The beauty of occupational therapy for preschoolers is that it doesn't feel like therapy—it feels like play. When your child is squishing playdough, they're building hand strength. When they're helping you cook, they're developing motor skills and following directions. When they're popping bubbles, they're working on coordination.

These activities work because they meet children where they are developmentally while gently challenging them to grow. And when practiced consistently in a playful, pressure-free way, they lead to real, meaningful progress.

Remember: every child develops at their own pace. Some preschoolers master buttons and scissors easily, while others need more time and support. Neither path is wrong—what matters is meeting your child where they are and celebrating their unique journey.

Whether you're supporting your child at home or working with an occupational therapist through Coral Care, these activities provide a foundation for building essential skills while keeping things fun, engaging, and age-appropriate.

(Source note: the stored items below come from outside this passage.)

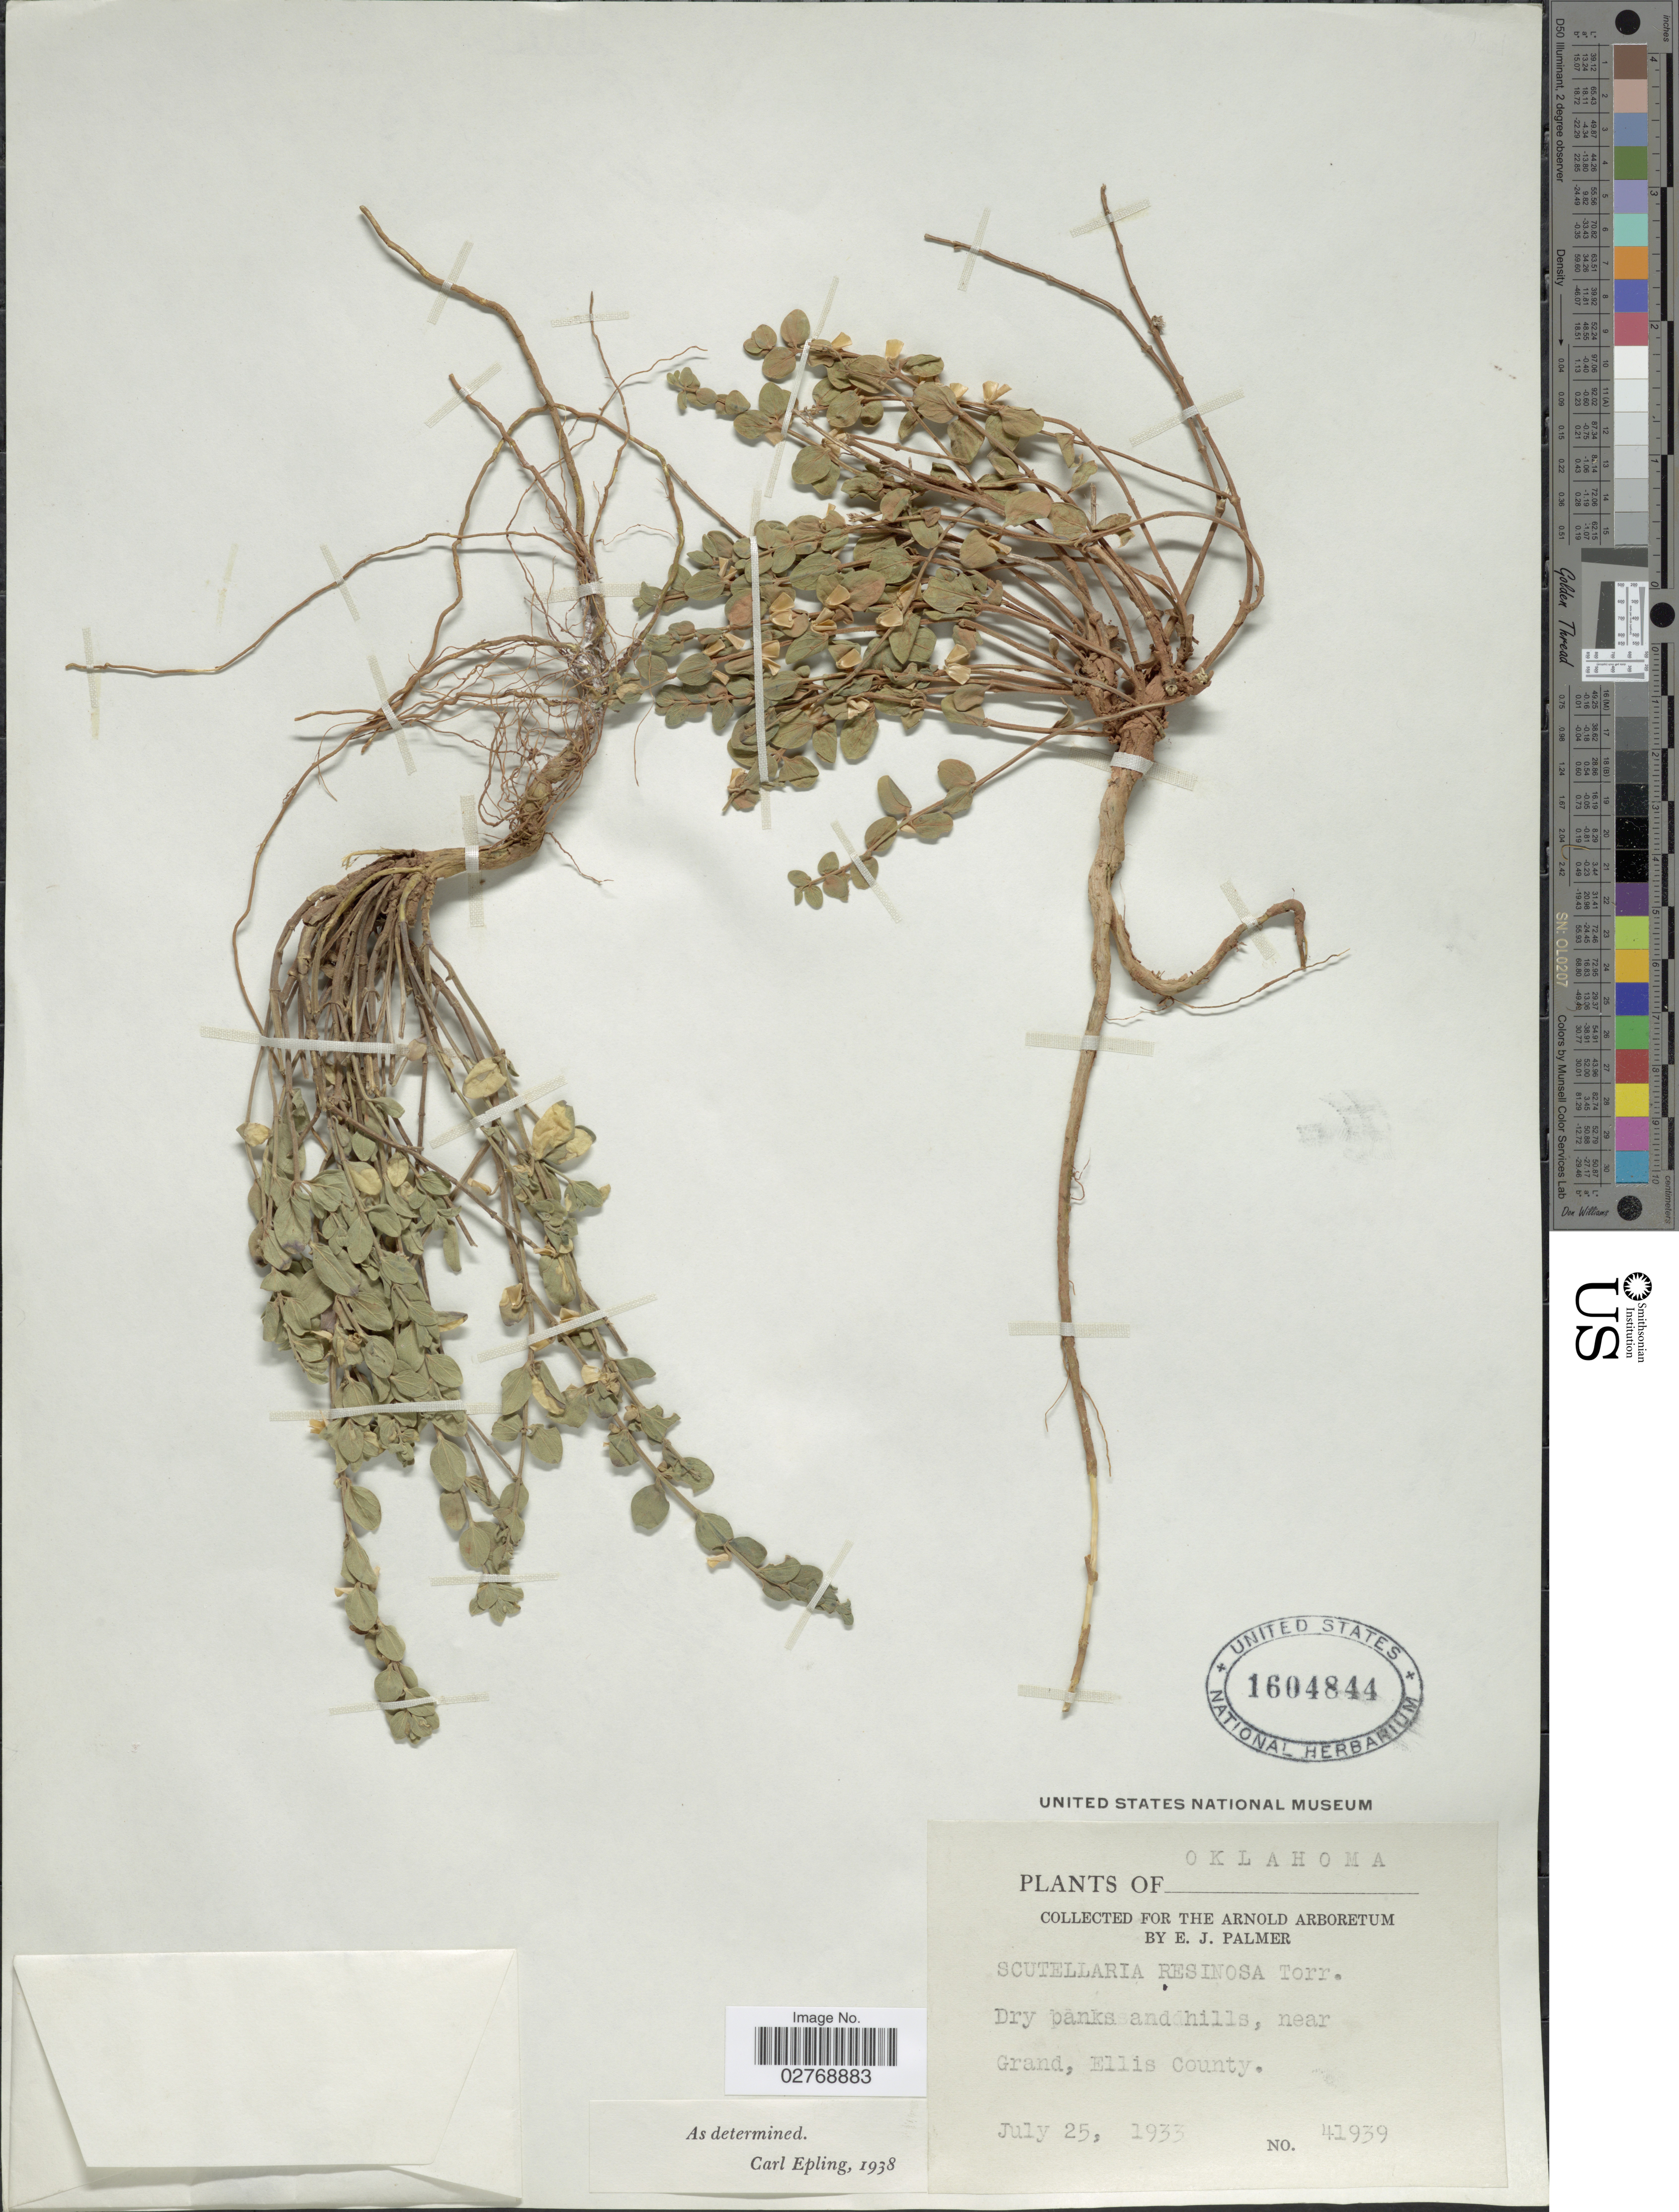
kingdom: Plantae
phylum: Tracheophyta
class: Magnoliopsida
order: Lamiales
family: Lamiaceae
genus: Scutellaria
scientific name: Scutellaria resinosa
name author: Torr.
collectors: E. J. Palmer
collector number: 41939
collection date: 1933-07-25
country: United States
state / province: Oklahoma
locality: Near Grand, Ellis County.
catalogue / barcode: US 1604844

Coral Care is a national pediatric developmental therapy platform connecting families to licensed, insurance-covered occupational, speech, and physical therapists who provide care in your home. We're making pediatric therapy easier, faster, and more accessible for families and clinicians alike.

All Coral Care content is reviewed and approved by our clinical professionals so you know you're getting verified advice.

Frequently Asked Questions

What should I do if I have concerns about my child's development?

If you're worried about your child's development, don't hesitate to consult an occupational therapist who can empower your child to reach their full potential. Taking this step can lead to positive changes and improvements in their independence and skills.

How can I incorporate core strengthening exercises into my child's routine?

Incorporating fun activities like plank variations, therapy ball exercises, and wheelbarrow walks can make core strengthening engaging for your child. Let's turn exercise into playtime and watch their physical abilities flourish!

What are some fun ways to improve hand-eye coordination in preschoolers?

To boost hand-eye coordination in preschoolers, try threading laces, playing catching games, and practicing buttoning. These enjoyable activities will not only keep them engaged but also help develop their essential skills!

How can sensory play activities benefit my child?

Sensory play activities significantly benefit your child by helping them explore their senses and develop crucial skills like language and motor abilities. Encourage these activities to boost their self-confidence and promote holistic growth!

Why are fine motor skills important for preschoolers?

Fine motor skills are vital for preschoolers as they empower independence in daily activities, like dressing and feeding. Developing these skills lays the foundation for successful writing and manipulation of objects, enhancing their confidence and capabilities!